会不自觉地把耳朵竖起来,捕捉每一个提到她名字的对话,然后在心里默默拼凑出一个更完整的她。
但他自己呢?他连跟她说话都做不到。
也不是完全做不到。
工作上有交接的时候,他能正常地、得体地、以一个普通同事的身份跟她交流。
他会说“黎主管,这份文件您看一下”,她会说“好的小段,放那儿吧”。
然后他就走了。全程不超过十五秒,眼神接触不超过两次,心跳不超过一百二十。
不是他不想多说,是他怕说多了就会露馅。
他太清楚自己了,这个人一旦打开某个开关,就会变成一个喋喋不休的、笨拙的、满眼都是她的笨蛋。
他不敢冒险,因为他无法承受被她看穿之后的任何一种后果——最轻的是尴尬,最重的是失去现在这点可怜巴巴的、远远看着她的资格。
茶水间外面的脚步声又响了起来,这一次是真的在靠近。
段蔚郴的手指收紧,纸杯被捏出了一个小小的凹痕。
黎玟伊走进了茶水间,没有开灯,借着走廊的光线拿起水壶倒了水。
她的动作很慢,像是脑子里在想别的事情,整个人都浸泡在一种柔软的迟钝里。
她倒完水转过身的时候,看到了门后的段蔚郴。
“小段?”她有些意外,但随即笑了起来,“你还没走啊?”
茶水间没开灯,走廊的光从她身后打过来,把她的轮廓镀上一层很淡的银色。
段蔚郴看着她的笑脸,心脏像被人攥住了一样,酸胀得发疼。
他想说点什么,想说“嗯,正准备走”,想说“黎主管您也早点回去”,想说的话在喉咙里排着队,可他一个字都没能说出来。
他只是点了一下头。
黎玟伊大概是习惯了他这样,也没在意,端着杯子从他身边走了过去。
经过的时候她身上那股洗衣液的味道飘了过来,不是香水,是很普通的、超市里就能买到的薰衣草味洗衣液,但在这个瞬间,它比任何一瓶昂贵的香水都让段蔚郴觉得心脏发紧。
她走出两步,忽然停下来,回头看了他一眼。
“对了,小段,”她的语气还是那样,不紧不慢的,“明天下午那个会议纪要我发给你了,你帮我核对一下数据。”
“好。”他终于找到了自己的声音,低低的,有些哑。
“谢谢啊,我先走啦,你也早点回。”她冲他摆了摆手,端着杯子走向工位,然后拿起包和外套,关了灯,脚步声渐渐远了。

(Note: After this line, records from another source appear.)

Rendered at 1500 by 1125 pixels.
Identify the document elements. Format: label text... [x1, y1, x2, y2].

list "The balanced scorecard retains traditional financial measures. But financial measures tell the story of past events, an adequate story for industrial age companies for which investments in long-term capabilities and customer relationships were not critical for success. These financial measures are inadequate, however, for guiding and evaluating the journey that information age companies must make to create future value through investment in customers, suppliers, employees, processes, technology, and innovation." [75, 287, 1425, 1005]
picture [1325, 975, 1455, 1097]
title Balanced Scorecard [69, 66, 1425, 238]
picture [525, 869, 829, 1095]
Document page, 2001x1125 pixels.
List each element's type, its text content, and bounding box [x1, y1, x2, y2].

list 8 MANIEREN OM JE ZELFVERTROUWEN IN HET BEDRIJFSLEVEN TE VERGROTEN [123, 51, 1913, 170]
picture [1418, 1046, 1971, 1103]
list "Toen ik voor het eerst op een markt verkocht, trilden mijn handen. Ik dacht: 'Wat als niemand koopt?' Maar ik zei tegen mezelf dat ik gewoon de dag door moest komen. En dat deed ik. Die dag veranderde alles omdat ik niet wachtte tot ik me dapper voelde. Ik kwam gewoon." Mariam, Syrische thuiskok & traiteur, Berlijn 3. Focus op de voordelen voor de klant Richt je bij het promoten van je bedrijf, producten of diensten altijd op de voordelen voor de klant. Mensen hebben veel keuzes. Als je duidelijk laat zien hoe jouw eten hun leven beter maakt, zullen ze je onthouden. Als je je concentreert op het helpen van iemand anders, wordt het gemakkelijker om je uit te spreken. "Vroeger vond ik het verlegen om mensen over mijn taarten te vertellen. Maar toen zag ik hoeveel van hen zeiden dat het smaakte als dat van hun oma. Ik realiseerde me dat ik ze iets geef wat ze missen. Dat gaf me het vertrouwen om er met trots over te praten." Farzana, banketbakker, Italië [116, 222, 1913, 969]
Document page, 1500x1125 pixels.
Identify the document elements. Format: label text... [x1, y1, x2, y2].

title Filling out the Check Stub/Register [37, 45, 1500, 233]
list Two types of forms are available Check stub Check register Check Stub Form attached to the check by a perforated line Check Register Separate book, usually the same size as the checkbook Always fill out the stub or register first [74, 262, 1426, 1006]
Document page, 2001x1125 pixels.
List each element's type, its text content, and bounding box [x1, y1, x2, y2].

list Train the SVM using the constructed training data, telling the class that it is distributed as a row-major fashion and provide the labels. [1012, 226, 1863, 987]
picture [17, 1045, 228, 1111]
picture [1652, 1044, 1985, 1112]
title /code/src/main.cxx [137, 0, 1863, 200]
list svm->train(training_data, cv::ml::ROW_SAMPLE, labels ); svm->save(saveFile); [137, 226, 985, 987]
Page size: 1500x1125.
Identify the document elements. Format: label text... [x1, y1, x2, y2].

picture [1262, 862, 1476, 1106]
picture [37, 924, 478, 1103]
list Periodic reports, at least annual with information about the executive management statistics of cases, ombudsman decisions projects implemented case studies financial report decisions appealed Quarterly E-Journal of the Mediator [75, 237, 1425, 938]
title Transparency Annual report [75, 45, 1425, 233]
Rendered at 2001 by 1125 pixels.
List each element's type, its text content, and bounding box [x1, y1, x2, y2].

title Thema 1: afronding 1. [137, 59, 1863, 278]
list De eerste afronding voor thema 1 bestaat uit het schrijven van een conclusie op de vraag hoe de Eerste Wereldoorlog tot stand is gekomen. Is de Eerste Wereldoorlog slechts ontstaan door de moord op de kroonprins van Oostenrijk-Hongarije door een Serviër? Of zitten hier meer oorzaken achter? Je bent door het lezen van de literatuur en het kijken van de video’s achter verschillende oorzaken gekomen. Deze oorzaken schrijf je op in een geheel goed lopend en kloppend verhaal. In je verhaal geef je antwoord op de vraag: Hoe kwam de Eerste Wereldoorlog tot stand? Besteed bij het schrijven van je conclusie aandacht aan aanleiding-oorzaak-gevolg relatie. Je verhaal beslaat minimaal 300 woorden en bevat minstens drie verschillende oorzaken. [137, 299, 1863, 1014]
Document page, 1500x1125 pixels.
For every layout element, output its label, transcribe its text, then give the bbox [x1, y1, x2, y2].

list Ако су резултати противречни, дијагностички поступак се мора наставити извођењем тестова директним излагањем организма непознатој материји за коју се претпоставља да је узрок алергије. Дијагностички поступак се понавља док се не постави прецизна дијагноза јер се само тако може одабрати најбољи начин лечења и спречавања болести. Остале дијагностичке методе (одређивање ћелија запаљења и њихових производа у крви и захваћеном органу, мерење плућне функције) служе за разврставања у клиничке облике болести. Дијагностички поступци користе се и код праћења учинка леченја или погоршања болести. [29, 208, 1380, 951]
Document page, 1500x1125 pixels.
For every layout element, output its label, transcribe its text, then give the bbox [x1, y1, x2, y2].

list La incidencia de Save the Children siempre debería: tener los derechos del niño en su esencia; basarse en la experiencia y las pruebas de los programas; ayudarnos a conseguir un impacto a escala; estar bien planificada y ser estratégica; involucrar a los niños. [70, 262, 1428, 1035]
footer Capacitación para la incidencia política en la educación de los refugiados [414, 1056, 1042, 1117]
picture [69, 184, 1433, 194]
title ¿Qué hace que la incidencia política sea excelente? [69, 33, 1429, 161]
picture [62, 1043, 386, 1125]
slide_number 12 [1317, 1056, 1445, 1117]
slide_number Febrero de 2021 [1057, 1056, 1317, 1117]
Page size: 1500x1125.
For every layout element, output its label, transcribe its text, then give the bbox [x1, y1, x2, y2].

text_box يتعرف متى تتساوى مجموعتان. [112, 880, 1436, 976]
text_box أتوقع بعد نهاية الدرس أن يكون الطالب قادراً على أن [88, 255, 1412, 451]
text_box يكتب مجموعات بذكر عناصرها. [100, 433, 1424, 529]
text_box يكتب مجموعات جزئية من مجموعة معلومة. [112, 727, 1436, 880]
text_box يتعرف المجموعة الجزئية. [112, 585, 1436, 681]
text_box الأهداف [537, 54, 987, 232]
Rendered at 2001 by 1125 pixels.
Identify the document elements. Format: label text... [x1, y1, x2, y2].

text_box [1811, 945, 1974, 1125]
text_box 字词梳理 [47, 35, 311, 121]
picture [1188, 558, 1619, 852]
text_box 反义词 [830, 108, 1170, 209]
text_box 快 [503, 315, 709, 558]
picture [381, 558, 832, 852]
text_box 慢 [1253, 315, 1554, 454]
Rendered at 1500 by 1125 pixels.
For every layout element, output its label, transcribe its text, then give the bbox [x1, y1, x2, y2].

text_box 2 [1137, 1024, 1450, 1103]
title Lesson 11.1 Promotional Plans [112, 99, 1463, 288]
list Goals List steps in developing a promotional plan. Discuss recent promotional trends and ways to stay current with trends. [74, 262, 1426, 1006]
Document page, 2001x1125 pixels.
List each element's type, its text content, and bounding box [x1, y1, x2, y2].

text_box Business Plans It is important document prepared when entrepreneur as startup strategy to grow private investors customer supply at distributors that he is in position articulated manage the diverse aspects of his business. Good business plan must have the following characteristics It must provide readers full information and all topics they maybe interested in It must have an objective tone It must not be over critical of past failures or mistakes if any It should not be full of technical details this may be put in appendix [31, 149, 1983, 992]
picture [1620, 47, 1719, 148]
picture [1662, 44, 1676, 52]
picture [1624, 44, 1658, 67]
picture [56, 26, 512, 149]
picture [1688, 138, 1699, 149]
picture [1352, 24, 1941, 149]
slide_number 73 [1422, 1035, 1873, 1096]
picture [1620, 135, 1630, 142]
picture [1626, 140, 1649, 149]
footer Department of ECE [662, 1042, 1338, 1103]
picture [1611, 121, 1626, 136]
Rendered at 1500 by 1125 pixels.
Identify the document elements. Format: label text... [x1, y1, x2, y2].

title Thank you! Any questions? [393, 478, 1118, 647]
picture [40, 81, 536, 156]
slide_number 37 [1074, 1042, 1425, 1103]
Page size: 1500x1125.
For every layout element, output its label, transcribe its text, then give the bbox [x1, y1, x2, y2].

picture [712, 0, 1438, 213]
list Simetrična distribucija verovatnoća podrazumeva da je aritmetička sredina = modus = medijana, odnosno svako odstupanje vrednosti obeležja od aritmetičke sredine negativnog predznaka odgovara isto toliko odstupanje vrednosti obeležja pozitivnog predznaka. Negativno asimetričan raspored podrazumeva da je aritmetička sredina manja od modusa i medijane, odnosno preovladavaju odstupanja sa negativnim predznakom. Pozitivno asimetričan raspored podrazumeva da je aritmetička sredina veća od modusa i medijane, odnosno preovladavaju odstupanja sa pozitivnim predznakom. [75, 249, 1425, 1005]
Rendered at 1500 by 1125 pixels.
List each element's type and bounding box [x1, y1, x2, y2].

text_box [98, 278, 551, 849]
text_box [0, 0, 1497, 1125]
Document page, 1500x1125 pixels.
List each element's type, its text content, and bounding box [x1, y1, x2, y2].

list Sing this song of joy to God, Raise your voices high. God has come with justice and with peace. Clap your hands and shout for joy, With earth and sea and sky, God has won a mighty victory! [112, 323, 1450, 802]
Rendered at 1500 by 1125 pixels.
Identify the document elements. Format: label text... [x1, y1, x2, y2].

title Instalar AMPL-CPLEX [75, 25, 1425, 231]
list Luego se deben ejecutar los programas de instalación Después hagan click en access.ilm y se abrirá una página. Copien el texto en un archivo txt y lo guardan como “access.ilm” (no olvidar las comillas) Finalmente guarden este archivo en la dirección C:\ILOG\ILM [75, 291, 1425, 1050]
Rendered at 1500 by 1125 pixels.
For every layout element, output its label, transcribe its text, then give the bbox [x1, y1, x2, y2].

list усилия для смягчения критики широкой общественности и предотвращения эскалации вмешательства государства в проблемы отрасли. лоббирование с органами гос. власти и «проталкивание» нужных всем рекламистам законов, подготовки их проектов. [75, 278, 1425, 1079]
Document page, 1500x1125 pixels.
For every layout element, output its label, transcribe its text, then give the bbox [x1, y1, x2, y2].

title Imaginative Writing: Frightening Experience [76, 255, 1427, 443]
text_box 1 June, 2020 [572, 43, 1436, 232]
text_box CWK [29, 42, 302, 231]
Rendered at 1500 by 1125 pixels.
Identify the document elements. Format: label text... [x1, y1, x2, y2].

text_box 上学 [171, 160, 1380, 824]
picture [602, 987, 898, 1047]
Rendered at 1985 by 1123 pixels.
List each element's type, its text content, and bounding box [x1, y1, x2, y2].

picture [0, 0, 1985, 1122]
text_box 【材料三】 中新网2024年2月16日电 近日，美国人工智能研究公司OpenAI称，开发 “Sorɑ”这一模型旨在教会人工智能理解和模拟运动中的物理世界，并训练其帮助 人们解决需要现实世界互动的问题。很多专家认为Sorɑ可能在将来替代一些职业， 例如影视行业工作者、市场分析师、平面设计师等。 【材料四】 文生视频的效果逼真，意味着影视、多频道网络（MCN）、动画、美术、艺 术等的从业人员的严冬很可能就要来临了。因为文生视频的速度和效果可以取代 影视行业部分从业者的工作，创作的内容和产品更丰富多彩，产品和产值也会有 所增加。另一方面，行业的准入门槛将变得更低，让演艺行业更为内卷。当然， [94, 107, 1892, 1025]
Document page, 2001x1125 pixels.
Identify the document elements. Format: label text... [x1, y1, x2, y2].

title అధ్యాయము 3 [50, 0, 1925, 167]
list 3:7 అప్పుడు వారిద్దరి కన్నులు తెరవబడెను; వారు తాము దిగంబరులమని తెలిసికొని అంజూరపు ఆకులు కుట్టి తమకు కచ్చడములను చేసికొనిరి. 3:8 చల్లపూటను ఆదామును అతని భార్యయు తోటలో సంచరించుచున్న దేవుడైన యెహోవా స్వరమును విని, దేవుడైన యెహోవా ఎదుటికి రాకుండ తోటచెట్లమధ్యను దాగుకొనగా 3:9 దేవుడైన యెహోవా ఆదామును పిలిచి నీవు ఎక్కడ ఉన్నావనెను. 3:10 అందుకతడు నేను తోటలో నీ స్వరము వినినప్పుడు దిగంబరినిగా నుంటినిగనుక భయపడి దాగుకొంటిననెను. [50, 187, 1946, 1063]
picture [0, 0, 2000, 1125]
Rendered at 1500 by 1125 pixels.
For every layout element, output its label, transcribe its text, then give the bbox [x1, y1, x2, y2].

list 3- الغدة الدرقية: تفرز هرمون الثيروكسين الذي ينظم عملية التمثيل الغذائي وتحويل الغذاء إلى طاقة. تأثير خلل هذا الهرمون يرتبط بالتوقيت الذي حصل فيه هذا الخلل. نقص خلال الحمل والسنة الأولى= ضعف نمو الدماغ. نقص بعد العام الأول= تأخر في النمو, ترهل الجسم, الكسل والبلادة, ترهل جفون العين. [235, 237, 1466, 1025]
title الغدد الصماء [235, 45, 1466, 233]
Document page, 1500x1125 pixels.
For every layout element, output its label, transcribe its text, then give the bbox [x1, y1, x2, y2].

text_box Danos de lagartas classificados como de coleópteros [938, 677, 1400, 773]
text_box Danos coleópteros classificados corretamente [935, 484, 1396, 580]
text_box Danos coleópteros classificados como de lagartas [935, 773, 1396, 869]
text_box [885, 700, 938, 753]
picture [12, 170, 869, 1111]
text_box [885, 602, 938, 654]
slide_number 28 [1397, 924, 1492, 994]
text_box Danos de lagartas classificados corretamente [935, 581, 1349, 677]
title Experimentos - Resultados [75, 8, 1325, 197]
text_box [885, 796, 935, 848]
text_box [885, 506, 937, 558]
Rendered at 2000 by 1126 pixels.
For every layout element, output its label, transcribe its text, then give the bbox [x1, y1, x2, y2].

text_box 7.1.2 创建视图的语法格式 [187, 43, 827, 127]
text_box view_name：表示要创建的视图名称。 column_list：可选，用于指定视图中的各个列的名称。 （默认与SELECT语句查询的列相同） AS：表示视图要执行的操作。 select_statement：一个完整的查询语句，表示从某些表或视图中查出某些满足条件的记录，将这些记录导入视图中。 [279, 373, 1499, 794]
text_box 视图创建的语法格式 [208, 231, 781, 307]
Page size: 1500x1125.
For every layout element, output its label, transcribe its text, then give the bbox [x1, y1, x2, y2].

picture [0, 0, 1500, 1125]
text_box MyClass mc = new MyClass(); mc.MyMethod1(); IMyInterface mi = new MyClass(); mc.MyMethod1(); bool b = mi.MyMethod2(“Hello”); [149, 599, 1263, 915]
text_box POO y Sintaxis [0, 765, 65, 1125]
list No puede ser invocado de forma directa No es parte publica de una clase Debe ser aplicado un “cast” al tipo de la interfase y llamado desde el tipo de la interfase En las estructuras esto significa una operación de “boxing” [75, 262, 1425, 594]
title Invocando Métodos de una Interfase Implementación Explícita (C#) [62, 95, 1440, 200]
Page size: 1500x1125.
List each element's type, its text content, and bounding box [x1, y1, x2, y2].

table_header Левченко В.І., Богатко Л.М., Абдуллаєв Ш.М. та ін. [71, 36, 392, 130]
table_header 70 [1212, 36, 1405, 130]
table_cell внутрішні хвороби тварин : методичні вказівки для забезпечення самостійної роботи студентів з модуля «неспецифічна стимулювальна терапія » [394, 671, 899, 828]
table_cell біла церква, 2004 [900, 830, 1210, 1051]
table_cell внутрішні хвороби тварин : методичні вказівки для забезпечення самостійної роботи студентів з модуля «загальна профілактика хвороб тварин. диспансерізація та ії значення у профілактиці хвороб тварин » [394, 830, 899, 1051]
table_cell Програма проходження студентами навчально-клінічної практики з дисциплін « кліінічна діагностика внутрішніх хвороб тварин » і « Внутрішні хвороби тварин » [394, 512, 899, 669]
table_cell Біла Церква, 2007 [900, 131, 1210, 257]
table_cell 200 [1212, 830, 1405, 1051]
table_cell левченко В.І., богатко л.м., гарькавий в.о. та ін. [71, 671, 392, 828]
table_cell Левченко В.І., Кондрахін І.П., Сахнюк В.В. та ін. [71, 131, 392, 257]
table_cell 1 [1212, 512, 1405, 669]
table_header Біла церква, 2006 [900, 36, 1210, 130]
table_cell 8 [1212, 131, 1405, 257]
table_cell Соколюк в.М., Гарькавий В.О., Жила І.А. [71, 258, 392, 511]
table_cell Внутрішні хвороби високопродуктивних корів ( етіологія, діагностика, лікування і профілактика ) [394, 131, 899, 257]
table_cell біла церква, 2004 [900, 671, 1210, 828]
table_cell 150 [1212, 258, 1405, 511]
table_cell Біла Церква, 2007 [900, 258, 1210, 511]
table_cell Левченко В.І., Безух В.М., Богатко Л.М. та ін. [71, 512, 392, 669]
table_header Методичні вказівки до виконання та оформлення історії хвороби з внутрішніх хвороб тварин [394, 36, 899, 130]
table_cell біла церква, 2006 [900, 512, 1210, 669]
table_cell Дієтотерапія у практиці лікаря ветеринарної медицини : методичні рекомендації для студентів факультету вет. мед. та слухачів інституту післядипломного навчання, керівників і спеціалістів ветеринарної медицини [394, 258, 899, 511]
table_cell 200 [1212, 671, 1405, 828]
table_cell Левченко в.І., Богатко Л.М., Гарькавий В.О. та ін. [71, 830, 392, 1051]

段蔚郴站在黑暗的茶水间里,手里的纸杯已经被他捏得变了形。
他等了叁分钟,确认她真的走了,才从茶水间走出来。
走廊空荡荡的,声控灯灭了。
他靠着墙壁站了一会儿,抬起手,用拇指慢慢摩挲着自己右眼尾那颗泪痣。
这是他紧张的时候下意识的动作,像是要确认那颗痣还在不在。
其实它一直都在,像一滴永远落不下来的眼泪,嵌在他本该过分精致的面容上,反倒给他添了几分说不清道不明的、不祥的美感。
但他从来不会把这颗痣露出来。
眼镜遮住它,刘海遮住它,他遮住它就像遮住自己所有见不得光的心事一样,小心翼翼,日复一日。
电梯门打开的时候,段蔚郴走了进去,按了一楼。
电梯里的灯光明晃晃的,他抬眼看着镜面里自己的脸,刘海下面那双眼睛其实很好看,眼尾微微上挑,瞳色很深,像是浸了墨的琉璃。
但这双眼睛只有在看向黎玟伊的时候才会有光,其他时候,它们就像两颗漂亮的但没有任何功能的玻璃珠。